An Ohio man faces trial for “assaulting a police dog” now that a judge has rejected his argument that the law is unconstitutional. Ryan Stephens was arrested in Mason, Ohio, after he allegedly walked up to the window of a police cruiser and barked at a police dog inside. Stephens argued that prosecuting him for barking violated his First Amendment rights, but the judge rejected that argument this week.
The report says that the law was a municipal ordinance, and so it must be Section 525.16, Assaulting Police Dog, Horse or Assistance Dog. Stephens didn’t make contact with the dog (luckily for him), but the law also provides that no person shall “recklessly … [t]aunt, torment, or strike a police dog or horse ….” So this appears to be a dog-taunting prosecution.
Setting aside the question of whether law enforcement in Mason, Ohio, has anything better to do than prosecute somebody for barking at Timber the Police Dog, the judge was probably right to reject the First Amendment defense.
The first question is whether the law restricts speech or conduct. The line is actually not that clear, because the First Amendment also protects “expressive conduct.” The test is whether there was an “intent to convey a particularized message” and a likelihood that the message would be understood by the recipient. You certainly could communicate by barking — I’ve seen Lassie do it many times — but there’s no evidence that was happening here.

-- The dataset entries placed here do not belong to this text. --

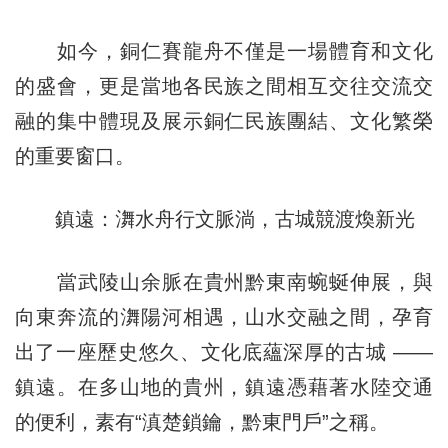
如今，銅仁賽龍舟不僅是一場體育和文化
的盛會，更是當地各民族之間相互交往交流交
融的集中體現及展示銅仁民族團結、文化繁榮
的重要窗口。
鎮遠：㵲水舟行文脈淌，古城競渡煥新光
當武陵山余脈在貴州黔東南蜿蜒伸展，與
向東奔流的㵲陽河相遇，山水交融之間，孕育
出了一座歷史悠久、文化底蘊深厚的古城 ——
鎮遠。在多山地的貴州，鎮遠憑藉著水陸交通
的便利，素有“滇楚鎖鑰，黔東門戶”之稱。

Second, if this was “speech,” we would then have to ask whether the law restricted it based on content. If so, the law would be presumed to be invalid, except that “fighting words” threatening imminent lawless action can be punished. If not, then it’s much easier for the government to justify.
In fact, the prosecution did argue that even if the barking was speech, it would then be “fighting words” because it upset Timber (although since he was apparently stuck inside the car, lawless action was not “imminent”). The judge does not seem to have reached that question, holding instead that in this case the barking was conduct, not speech, and that even if it was speech, the law was aimed at conduct and any “impairment of a First Amendment right is incidental.”
When he was arrested, Stephens reportedly contended that “the dog started it,” but he will apparently have to make that argument to a jury.
In similar news, we are still waiting for a decision from the Washington Supreme Court on whether Helen Immelt had the right to honk her car horn at a neighbor and a police officer, an offense she was convicted of in June 2009. That case, too, involved a First Amendment defense that was rejected on the grounds that “horn honking per se,” done to harass without the intent to convey a particularized message, was not protected speech. The case was argued some time ago, and I know you are anticipating the result as eagerly as I am.